■ **What you should do**
Rewrite everything in the hdEEG analysis text from "HdEEG data were" down to "Zhao et al., 2019).", changing "brain oscillations" to "neural oscillations".

Text block: Begin

HdEEG data were analyzed to evaluate dynamic modulations of brain oscillations in walking conditions. The analysis involved three main steps: data preprocessing, head model creation, and ERD/ERS imaging (Liu et al., 2017; Samogin et al., 2019; Samogin et al., 2020; Taberna, Samogin, Marino, & Mantini, 2021; Zhao et al., 2019).

Data preprocessing

We first corrected the hdEEG data for bad channels (Guarnieri et al., 2018), digitally filtered them in the band [1-80] Hz and downsampled them to 200 Hz. Then, we applied the multi‐step blind source separation (BSS) approach that we presented in one of our recent studies (Zhao et al., 2021) to minimize the impact of ocular, movement and myogenic artifacts that were mixed in the hdEEG signals. Each step in the approach addressed one of the three artifact categories using a specific BSS method and an optimized artifact classification parameter. Specifically, in the first step, we decomposed the data using FastICA‐defl (Hyvarinen, 1999), and the components with maximum kurtosis (calculated in a 5‐s sliding window) greater than 12 were considered as ocular artifacts. In the second step, we decomposed the data using FastICA‐symm (Hyvarinen, 1999), and the components with mean sample entropy (calculated in a 20‐s sliding window) lower than 0.8 were considered as movement artifacts. In the last step, we decomposed the data using independent vector analysis (Anderson et al., 2011), and the components with a gamma band (30–80 Hz) to a whole band (1–80 Hz) power ratio higher than 0.5 were classified as myogenic artifacts. Finally after the artifact attenuation, we re‐referenced the data to the average reference (Liu et al., 2015).

Text block: End
Raw data: Begin

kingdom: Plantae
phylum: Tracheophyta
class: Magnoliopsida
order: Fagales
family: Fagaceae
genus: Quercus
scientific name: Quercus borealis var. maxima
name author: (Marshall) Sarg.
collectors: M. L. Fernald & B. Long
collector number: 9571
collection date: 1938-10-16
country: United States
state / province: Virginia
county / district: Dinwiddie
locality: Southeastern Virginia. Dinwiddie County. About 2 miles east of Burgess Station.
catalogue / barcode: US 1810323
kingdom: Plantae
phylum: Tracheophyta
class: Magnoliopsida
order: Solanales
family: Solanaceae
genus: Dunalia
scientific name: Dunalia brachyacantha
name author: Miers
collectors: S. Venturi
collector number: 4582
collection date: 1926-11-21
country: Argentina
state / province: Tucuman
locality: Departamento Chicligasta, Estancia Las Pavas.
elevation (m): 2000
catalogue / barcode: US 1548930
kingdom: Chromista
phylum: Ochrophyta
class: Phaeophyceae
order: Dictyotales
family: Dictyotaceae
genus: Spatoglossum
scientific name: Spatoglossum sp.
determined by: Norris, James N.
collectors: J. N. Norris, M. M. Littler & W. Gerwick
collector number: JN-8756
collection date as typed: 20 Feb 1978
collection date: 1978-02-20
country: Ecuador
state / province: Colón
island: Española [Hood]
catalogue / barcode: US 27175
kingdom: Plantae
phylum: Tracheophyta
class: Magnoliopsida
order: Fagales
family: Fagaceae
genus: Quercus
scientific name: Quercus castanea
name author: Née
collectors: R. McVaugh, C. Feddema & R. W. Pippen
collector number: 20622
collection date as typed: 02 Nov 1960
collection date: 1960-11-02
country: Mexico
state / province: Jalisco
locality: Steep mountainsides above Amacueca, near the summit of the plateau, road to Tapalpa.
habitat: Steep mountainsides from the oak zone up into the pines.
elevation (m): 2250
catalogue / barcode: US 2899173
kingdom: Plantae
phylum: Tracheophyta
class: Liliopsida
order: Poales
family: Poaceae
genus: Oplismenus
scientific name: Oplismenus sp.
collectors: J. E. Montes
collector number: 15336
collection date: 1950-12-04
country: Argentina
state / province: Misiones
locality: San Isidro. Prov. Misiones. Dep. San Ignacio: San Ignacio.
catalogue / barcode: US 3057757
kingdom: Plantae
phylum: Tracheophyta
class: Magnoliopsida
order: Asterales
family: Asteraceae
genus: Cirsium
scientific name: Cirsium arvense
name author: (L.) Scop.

Raw data: End

■ **Output of the exercise**
HdEEG data were analyzed to evaluate dynamic modulations of neural oscillations in walking conditions. The analysis involved three main steps: data preprocessing, head model creation, and ERD/ERS imaging (Liu et al., 2017; Samogin et al., 2019; Samogin et al., 2020; Taberna, Samogin, Marino, & Mantini, 2021; Zhao et al., 2019).